2. Memorize flag combinations for stealth scans:
- NULL scan = no flags
- FIN scan = FIN flag only
- Xmas scan = FIN + PSH + URG
Remember the mnemonic: Xmas tree is "lit up" with multiple flags.
3. Understand response interpretation: Be able to map responses to port states. For SYN scans: SYN/ACK = open, RST = closed, no response = filtered. For NULL/FIN/Xmas: no response = open|filtered, RST = closed. This is a very common exam topic.
4. Know the difference between -sn and -Pn: These are commonly confused. -sn means "scan but no port scan" (host discovery only). -Pn means "skip ping/discovery and assume all hosts are up" (proceed directly to port scanning).
5. Understand the ACK scan's purpose: The ACK scan (-sA) does NOT determine open vs. closed ports. It maps firewall rules by determining filtered vs. unfiltered ports. This is a common distractor in exam questions.
6. Remember UDP scanning quirks: UDP scanning is slow because open ports often don't respond, resulting in open|filtered states. ICMP port unreachable = closed. Many exam questions test whether you know why UDP scans are slow and unreliable.
7. Know your timing templates: T0 and T1 are used for IDS evasion. T3 is the default. T4 and T5 are aggressive. Questions may ask which timing option an attacker would use to avoid detection.
8. Understand the idle scan concept: Know that -sI uses a zombie host, relies on predictable IPID sequences, and the attacker's real IP is never sent to the target. This is the stealthiest scan type.
9. Pay attention to command-line syntax in questions: Exam questions may present an Nmap command and ask you to interpret what it does. Break down each flag systematically. For example: nmap -sS -sV -O -p 1-1024 -T4 192.168.1.0/24 performs a SYN scan with version detection, OS detection, on ports 1-1024, with aggressive timing, against an entire /24 subnet.
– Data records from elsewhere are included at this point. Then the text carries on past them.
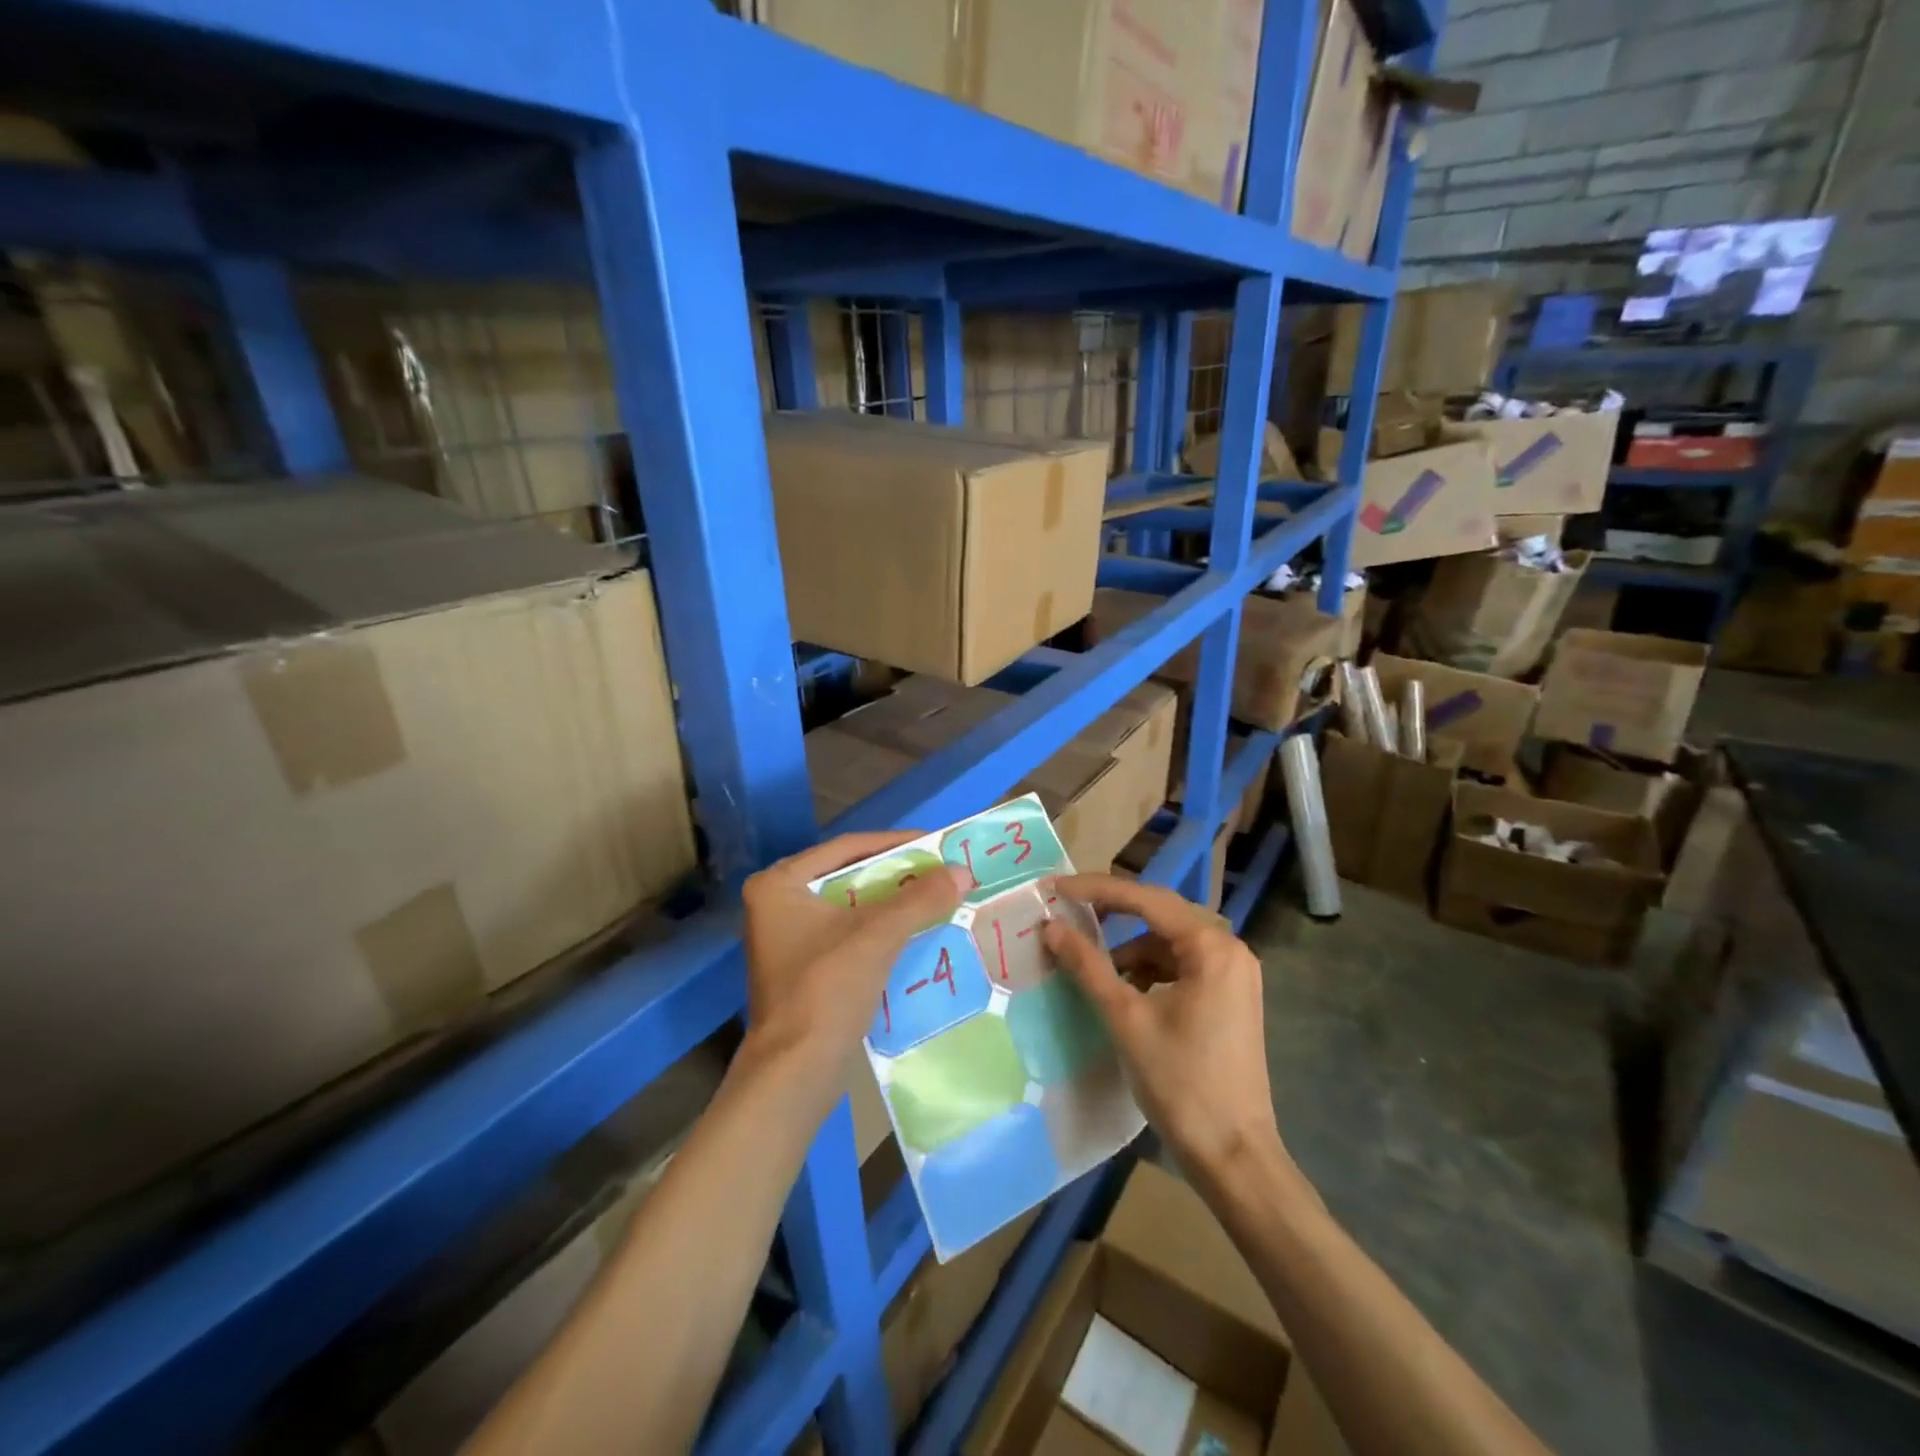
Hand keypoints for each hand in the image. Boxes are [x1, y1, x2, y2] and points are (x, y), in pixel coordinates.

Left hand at [740, 832, 966, 1073]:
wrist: (795, 1073)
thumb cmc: (826, 990)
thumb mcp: (877, 937)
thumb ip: (919, 899)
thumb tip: (962, 871)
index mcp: (779, 884)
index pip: (846, 848)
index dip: (894, 843)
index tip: (935, 843)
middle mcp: (775, 902)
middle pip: (848, 876)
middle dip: (894, 874)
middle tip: (937, 870)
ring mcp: (786, 937)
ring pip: (850, 906)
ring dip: (890, 902)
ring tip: (932, 896)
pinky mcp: (801, 966)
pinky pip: (846, 932)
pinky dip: (878, 929)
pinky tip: (912, 930)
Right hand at [1043, 874, 1282, 1178]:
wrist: (1233, 1156)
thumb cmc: (1181, 1083)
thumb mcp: (1126, 1019)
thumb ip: (1088, 965)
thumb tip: (1050, 928)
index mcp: (1212, 947)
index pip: (1146, 899)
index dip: (1097, 890)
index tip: (1055, 889)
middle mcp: (1230, 950)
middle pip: (1160, 914)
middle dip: (1112, 912)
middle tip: (1067, 911)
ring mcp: (1234, 974)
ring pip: (1169, 942)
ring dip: (1130, 947)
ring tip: (1091, 963)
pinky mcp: (1229, 997)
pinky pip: (1182, 965)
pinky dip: (1149, 970)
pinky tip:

10. Know evasion techniques: Fragmentation (-f), decoys (-D), source IP spoofing (-S), and slow timing (-T0/-T1) are all Nmap evasion capabilities. Understand when and why each would be used.
11. Differentiate between reconnaissance phases: Host discovery (finding live hosts) comes before port scanning (finding open ports), which comes before service enumeration (identifying what's running on open ports). Questions may test your understanding of this logical progression.
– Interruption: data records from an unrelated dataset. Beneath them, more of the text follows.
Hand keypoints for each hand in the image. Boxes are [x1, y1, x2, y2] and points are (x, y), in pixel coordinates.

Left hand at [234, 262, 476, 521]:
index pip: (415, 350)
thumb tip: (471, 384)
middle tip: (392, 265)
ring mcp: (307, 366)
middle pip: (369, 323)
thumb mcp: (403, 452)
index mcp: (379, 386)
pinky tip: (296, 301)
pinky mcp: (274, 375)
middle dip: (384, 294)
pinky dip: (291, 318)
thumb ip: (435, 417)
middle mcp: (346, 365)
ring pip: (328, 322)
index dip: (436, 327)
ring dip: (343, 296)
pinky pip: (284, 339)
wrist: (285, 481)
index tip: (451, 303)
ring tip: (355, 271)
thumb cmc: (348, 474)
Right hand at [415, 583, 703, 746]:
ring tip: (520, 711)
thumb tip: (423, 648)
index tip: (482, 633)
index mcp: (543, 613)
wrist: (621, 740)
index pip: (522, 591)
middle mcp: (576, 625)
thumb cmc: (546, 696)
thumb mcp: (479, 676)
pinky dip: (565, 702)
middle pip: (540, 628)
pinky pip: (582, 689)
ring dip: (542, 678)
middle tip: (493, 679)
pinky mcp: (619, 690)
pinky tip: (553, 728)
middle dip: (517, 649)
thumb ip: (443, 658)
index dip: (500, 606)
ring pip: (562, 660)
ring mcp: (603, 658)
12. Remember Windows vs. Unix behavior: NULL, FIN, and Xmas scans rely on RFC 793-compliant TCP implementations. Windows systems send RST for all probes regardless of port state, making these scans unreliable against Windows targets. This is a frequently tested fact.
13. Review output format flags: Know that -oX produces XML, -oN produces normal text, -oG produces grepable output, and -oA produces all formats. Questions may ask which format is best for importing into other tools (answer: XML).
14. Practice reading scan results: Be comfortable interpreting Nmap output showing port numbers, states, and service names. Understand what each column means and how to draw conclusions about the target from the results.
Summary
Nmap host discovery and scanning are foundational skills for the GCIH certification. Focus on understanding the mechanics of each scan type, how responses map to port states, the difference between discovery options, and how to interpret Nmap commands and output. Remember that the exam tests both offensive understanding (how attackers use these techniques) and defensive awareness (how to detect and respond to scanning activity). Master the key flags, default behaviors, and response interpretations outlined in this guide, and you will be well-prepared to tackle any Nmap-related questions on the exam.